He could also well be the source of her Kalinda-fu. When they wind up in an elevator together, it's game on. They wind up in bed. And then Kalinda points a gun at Nick and tells him to kick rocks to the edge of town. Romantical!

Family values

Alicia and Peter's marriage is less UFC but somewhat DOA. They're friendly in their interactions but no more than that, and Alicia isn't pretending otherwise for the sake of Peter's gubernatorial campaign. When Kristen Chenoweth's deceptively adorable Peggy Byrne pigeonholes Alicia in an interview, asking if Alicia doesn't feel like a "doormat" and referencing the 1950s, Alicia shuts her down: "This isn't about women or the '50s; this is about me."

Alicia's oft-stated desire to make her life her own may come true this season, if only because Eli Gold might be forced to take Peter's campaign in a different direction. The conservative opponent, Mike Kresteva (Matthew Perry, seen only in a campaign ad this episode), is not afraid to leverage his sick child for family-values votes; Peter will have to find another angle.

» SUPPLIED INFORMATION:

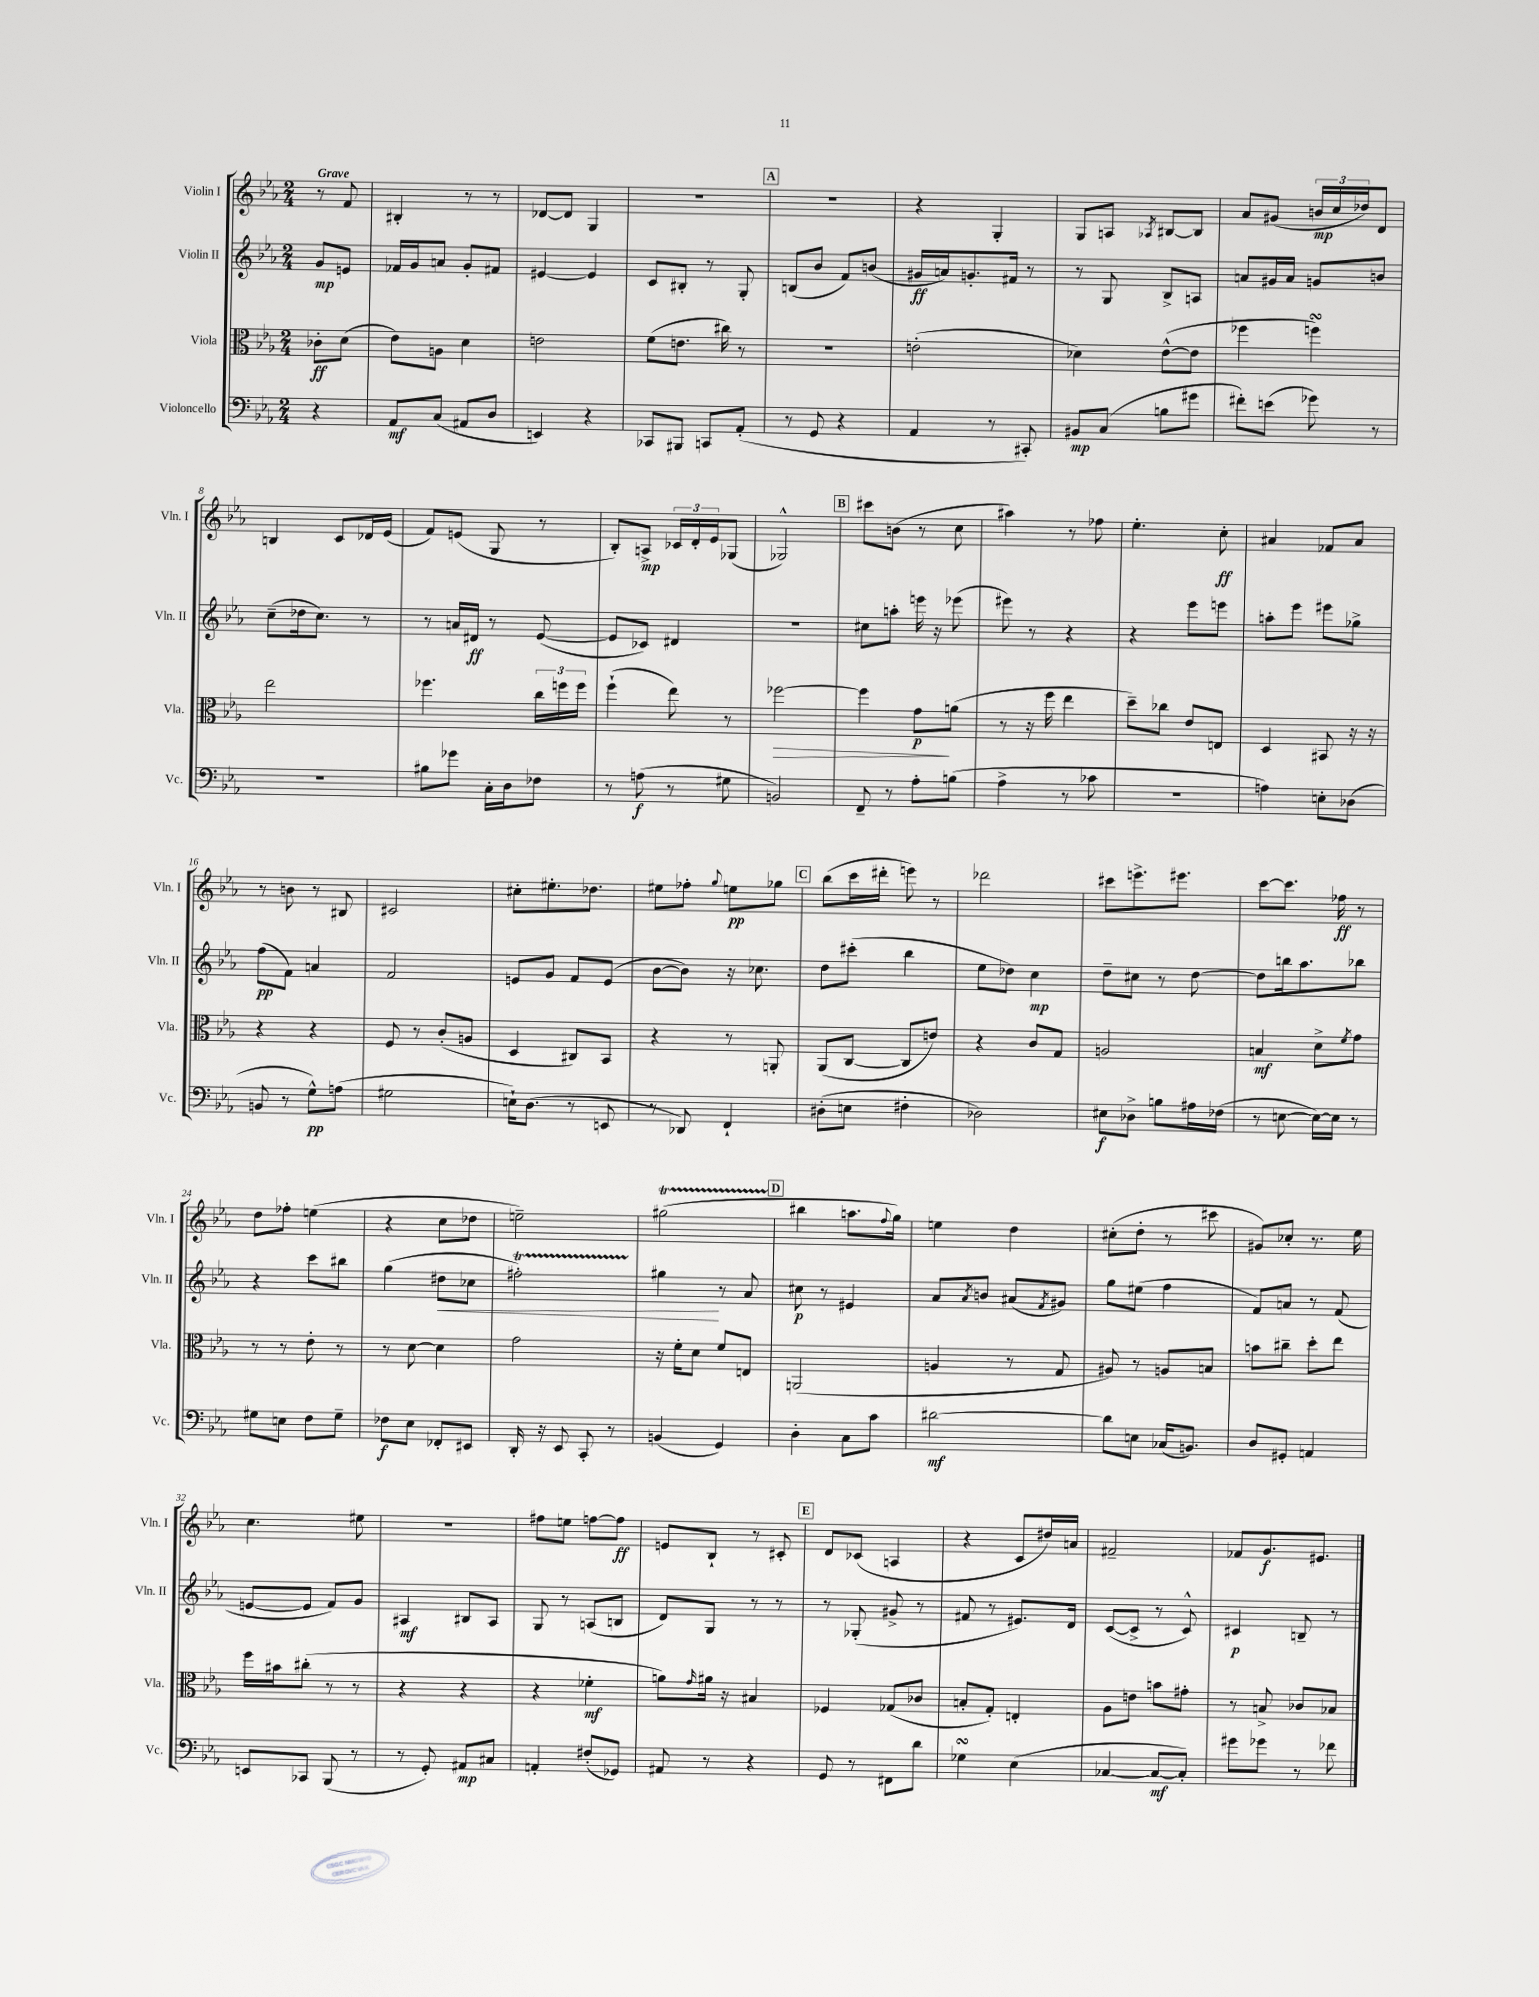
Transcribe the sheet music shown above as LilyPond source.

» THE TASKS:
(1) In the TV recap, which actor plays Mike Kresteva, Peter's conservative opponent?
(2) Shorten the recap's paragraph that begins "Alicia and Peter's marriage is less UFC" and keep its main facts.

» RESULTS OF THE TASKS:
(1) Matthew Perry plays Mike Kresteva.

(2) Alicia and Peter get along but aren't close, and Alicia won't pretend otherwise for his campaign for governor. When Kristen Chenoweth's Peggy Byrne asks in an interview whether she feels like a "doormat" and brings up the 1950s, Alicia answers that this is about her, not about women or the '50s.